Acyltransferases are responsible for the selection and loading of acyl units onto carrier proteins in polyketide and fatty-acid biosynthesis. Despite the importance of protein-protein interactions between the acyltransferase and the carrier protein, structural information on acyltransferase-carrier protein interactions is limited because of the transient interactions between them. In the biosynthesis of the polyketide vicenistatin, the acyltransferase VinK recognizes the carrier protein VinL for the transfer of a dipeptidyl unit. The crystal structure of a VinK-VinL covalent complex formed with a 1,2-bismaleimidoethane cross-linking reagent has been determined previously. Here, the crystal structure of a VinK-VinL covalent complex formed with a pantetheine cross-linking probe is reported at 1.95 Šresolution. In the structure of the VinK-VinL-probe complex, the pantetheine probe that is attached to VinL is covalently connected to the side chain of the mutated Cys106 of VinK. The interaction interface between VinK and VinL is essentially the same in the two VinK-VinL complex structures, although the position of the pantetheine linker slightly differs. This structural observation suggests that interface interactions are not affected by the cross-linking strategy used.
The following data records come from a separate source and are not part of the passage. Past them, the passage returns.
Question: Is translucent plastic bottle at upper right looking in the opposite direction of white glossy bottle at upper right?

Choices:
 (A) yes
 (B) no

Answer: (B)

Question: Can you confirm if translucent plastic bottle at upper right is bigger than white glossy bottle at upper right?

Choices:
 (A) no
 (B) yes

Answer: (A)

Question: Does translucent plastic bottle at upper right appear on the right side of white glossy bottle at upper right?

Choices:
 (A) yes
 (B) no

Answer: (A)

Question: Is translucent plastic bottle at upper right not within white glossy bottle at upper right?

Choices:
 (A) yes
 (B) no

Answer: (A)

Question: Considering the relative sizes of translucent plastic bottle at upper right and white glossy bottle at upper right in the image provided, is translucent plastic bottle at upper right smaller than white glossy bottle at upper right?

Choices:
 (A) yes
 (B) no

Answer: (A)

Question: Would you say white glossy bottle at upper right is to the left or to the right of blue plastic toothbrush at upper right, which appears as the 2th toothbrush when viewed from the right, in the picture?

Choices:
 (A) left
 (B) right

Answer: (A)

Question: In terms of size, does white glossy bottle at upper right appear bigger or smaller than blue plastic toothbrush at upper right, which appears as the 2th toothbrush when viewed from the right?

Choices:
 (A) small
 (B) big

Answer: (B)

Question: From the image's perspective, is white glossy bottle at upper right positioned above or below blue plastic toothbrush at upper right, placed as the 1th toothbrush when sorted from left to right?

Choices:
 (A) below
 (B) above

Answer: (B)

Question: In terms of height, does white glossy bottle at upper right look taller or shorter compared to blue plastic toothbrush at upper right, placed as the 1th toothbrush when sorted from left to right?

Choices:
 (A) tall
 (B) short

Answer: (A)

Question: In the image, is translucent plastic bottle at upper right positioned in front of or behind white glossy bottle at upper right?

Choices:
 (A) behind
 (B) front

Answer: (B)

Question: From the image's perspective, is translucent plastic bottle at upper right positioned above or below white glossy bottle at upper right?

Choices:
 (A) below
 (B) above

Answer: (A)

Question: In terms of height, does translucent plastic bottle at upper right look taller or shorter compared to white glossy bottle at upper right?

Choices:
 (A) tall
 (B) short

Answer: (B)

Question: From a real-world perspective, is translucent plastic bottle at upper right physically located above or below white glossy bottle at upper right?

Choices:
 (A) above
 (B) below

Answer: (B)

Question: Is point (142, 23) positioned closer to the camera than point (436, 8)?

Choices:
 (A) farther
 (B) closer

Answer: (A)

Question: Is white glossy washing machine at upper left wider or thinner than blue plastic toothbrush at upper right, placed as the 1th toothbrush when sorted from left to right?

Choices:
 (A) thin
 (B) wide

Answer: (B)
Structural Basis of Protein-Protein Interactions between a trans-Acting Acyltransferase and Acyl Carrier Protein in Polyketide Disorazole Biosynthesis.
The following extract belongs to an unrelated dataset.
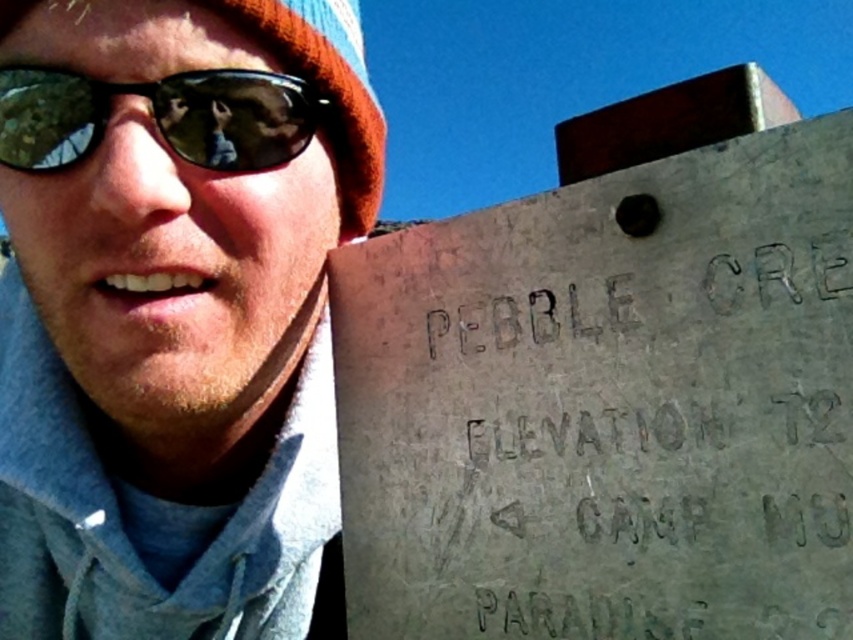
You are a hiker who just arrived at a trailhead and see the matte gray concrete sign at upper right and the orange knit hat at upper left. Which object is bigger?

The matte gray concrete sign at upper right is larger in size than orange knit hat at upper left, so the matte gray concrete sign at upper right is bigger.

You are a hiker who just arrived at the trailhead and see the matte gray concrete sign at upper right and the green reflective lens at left. Which object is closer to the ground?

The matte gray concrete sign at upper right is positioned under the green reflective lens at left, so it is closer to the ground.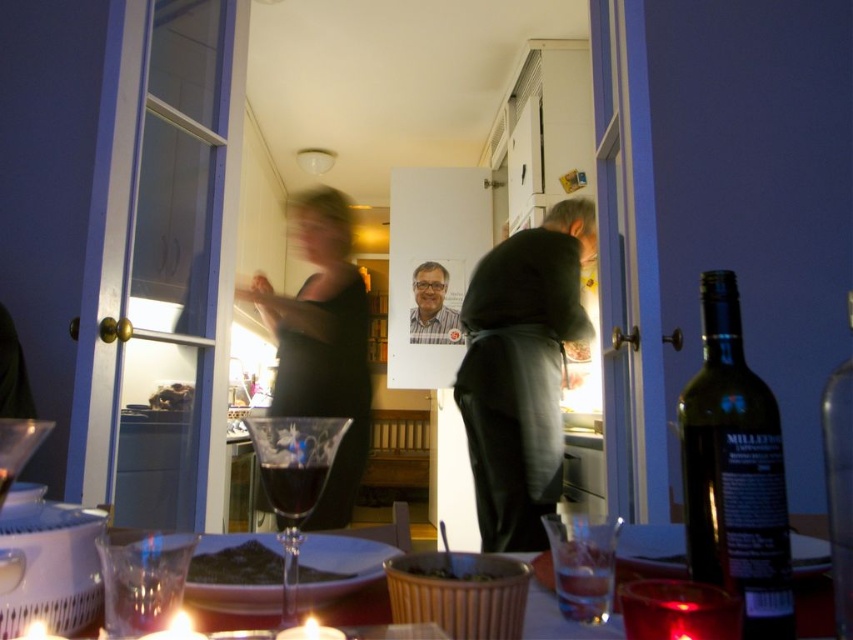
Looking at this image, can you confirm if black matte dress at center is positioned below translucent glass candle at lower center?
Acyltransferases (ATs) are responsible for the selection and incorporation of acyl building blocks in the biosynthesis of various polyketide natural products. The trans-AT modular polyketide synthases have a discrete trans-acting AT for the loading of an acyl unit onto the acyl carrier protein (ACP) located within each module. Despite the importance of protein-protein interactions between ATs and ACPs in trans-AT assembly lines, the dynamic actions of ACPs and trans-acting ATs remain largely uncharacterized because of the inherently transient nature of ACP-enzyme interactions. Herein, we report the crystal structure of the AT-ACP complex of disorazole trans-AT polyketide synthase. We used a bromoacetamide pantetheine cross-linking probe in combination with a Cys mutation to trap the transient AT-ACP complex, allowing the determination of the crystal structure of the disorazole AT-ACP complex at 2.03 Å resolution. On the basis of the cross-linked AT-ACP complex structure, ACP residues recognized by trans-acting AT were identified and validated by mutational studies, which demonstrated that the disorazole AT recognizes the loop 1 and helix III' residues of disorazole ACP. The disorazole AT-ACP complex structure presents a foundation for defining the dynamic processes associated with trans-acting ATs and provides detailed mechanistic insights into their ability to recognize ACPs.